Relative difficulty: Easy
Word of the Day: EGO death (9D: ___ death, concept associated with LSD trips) —
Ego death is a "complete loss of subjective self-identity". The term is used in various intertwined contexts, with related meanings. The 19th-century philosopher and psychologist William James uses the synonymous term "self-surrender" and Jungian psychology uses the synonymous term psychic death, referring to a fundamental transformation of the psyche. In death and rebirth mythology, ego death is a phase of self-surrender and transition, as described later by Joseph Campbell in his research on the mythology of the Hero's Journey. It is a recurrent theme in world mythology and is also used as a metaphor in some strands of contemporary western thinking.
In descriptions of drugs, the term is used synonymously with ego-loss to refer to (temporary) loss of one's sense of self due to the use of drugs. The term was used as such by Timothy Leary et al. to describe the death of the ego in the first phase of an LSD trip, in which a "complete transcendence" of the self occurs.
The concept is also used in contemporary New Age spirituality and in the modern understanding of Eastern religions to describe a permanent loss of "attachment to a separate sense of self" and self-centeredness. This conception is an influential part of Eckhart Tolle's teachings, where Ego is presented as an accumulation of thoughts and emotions, continuously identified with, which creates the idea and feeling of being a separate entity from one's self, and only by disidentifying one's consciousness from it can one truly be free from suffering.

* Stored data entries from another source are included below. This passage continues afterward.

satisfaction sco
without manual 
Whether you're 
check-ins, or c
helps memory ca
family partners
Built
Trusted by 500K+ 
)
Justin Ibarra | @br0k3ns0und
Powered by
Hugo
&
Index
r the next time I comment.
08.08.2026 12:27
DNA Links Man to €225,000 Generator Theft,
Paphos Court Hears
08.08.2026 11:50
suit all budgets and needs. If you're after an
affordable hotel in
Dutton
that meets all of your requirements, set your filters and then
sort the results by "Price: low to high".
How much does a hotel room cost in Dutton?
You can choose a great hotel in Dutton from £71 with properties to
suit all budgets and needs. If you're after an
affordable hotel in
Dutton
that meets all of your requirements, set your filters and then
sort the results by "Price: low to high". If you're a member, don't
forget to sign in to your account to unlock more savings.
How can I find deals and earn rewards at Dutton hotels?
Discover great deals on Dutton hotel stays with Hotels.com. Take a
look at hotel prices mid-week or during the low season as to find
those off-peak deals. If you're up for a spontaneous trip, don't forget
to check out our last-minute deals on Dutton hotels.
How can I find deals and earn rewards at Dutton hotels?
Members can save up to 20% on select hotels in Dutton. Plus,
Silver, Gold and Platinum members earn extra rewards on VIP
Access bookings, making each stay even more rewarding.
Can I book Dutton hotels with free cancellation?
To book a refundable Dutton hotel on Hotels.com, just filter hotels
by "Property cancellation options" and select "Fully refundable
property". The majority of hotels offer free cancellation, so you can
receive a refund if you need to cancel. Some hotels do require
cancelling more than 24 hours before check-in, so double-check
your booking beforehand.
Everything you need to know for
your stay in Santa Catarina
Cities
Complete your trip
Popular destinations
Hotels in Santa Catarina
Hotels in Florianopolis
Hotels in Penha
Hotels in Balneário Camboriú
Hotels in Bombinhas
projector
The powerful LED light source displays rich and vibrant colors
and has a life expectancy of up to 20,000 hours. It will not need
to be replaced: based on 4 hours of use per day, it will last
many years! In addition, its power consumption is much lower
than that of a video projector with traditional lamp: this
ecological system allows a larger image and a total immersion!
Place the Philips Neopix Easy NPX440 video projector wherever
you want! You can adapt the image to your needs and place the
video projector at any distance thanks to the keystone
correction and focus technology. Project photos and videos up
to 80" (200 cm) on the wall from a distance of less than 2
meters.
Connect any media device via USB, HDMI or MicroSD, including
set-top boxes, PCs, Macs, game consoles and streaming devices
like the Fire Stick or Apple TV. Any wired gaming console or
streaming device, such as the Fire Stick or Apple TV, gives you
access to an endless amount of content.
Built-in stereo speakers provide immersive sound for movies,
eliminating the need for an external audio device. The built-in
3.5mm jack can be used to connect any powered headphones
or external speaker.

[11D: Simply delectable] |
This seems like a fine, ordinary Friday puzzle, but it lost my good will at 1-Across and never really got it back. Poker lingo, ugh. There's something uniquely repulsive about it to me. Other lingos that aren't my own don't bug me nearly so much. But poker lingo, barf. BAD BEAT? Sounds like a dance music problem to me. I think I had BAD DEAL in there at one point. It's such an unpleasant, ugly-sounding phrase, BAD BEAT. And hey, look at that, No Surprise, it's a debut answer today. Constructors have been debuting some winners losers of late. Just 'cause it's new doesn't mean it's good. I realize this is a highly personal reaction based on my finding the whole poker phenomenon uniquely unattractive. Poker on television, that was really the beginning of the end for me. The elevation of poker players to household names. Pass. Hard hard pass. I'm just saying, poker brings nothing good to the world so let's all memory-hole it forever. Thanks.
[The poker player has spoken!] |
Bullets:
- 30A: Org. whose website has a "Register Your Drone" page (FAA) — Federal Aviation Administration. They should have a "Destroy Your Drone" page. "Smash drone with hammer. Get new hobby." There, I just wrote it for them. You're welcome, FAA.
- 3D: Middle's middle (DEES)— a "letteral" clue, i.e. you need to look at the letters in the clue to figure out the answer, namely the "middle" letters in the word "middle," i.e. the DEES.
- 13A: Root words? ("GO, TEAM, GO!") — the "words" one might use when "rooting" for one's team. I'm rooting for the Tigers, who (improbably) seem like they're about to make the playoffs? They were a sub-.500 team like [checks watch] 3 minutes ago. What a world. Go, Tigers, go.
- 38D: Who's cutting onions? (DICER) — not sure what this clue is trying to do. I think it wants to evoke the colloquial expression "Who's cutting onions?" (used when someone is crying and wants to blame something besides their emotions), but then ... it ultimately wants to be literal (a DICER cuts onions). I guess I can't figure out precisely what work the "?" is going here. A wordplay "?"? A simple interrogative "?"? Both?
- 18A: It'll rock your world (SEISM) —why is the word "seismic" so great but the word SEISM so so terrible? I think it's a pronunciation issue. "Size 'em?" Is that how you say it? But it looks like "Say-ism," or like a typo for "sexism." I don't even like looking at it, let alone saying it. Just say "tremor." Or, if you must be fancy, "temblor."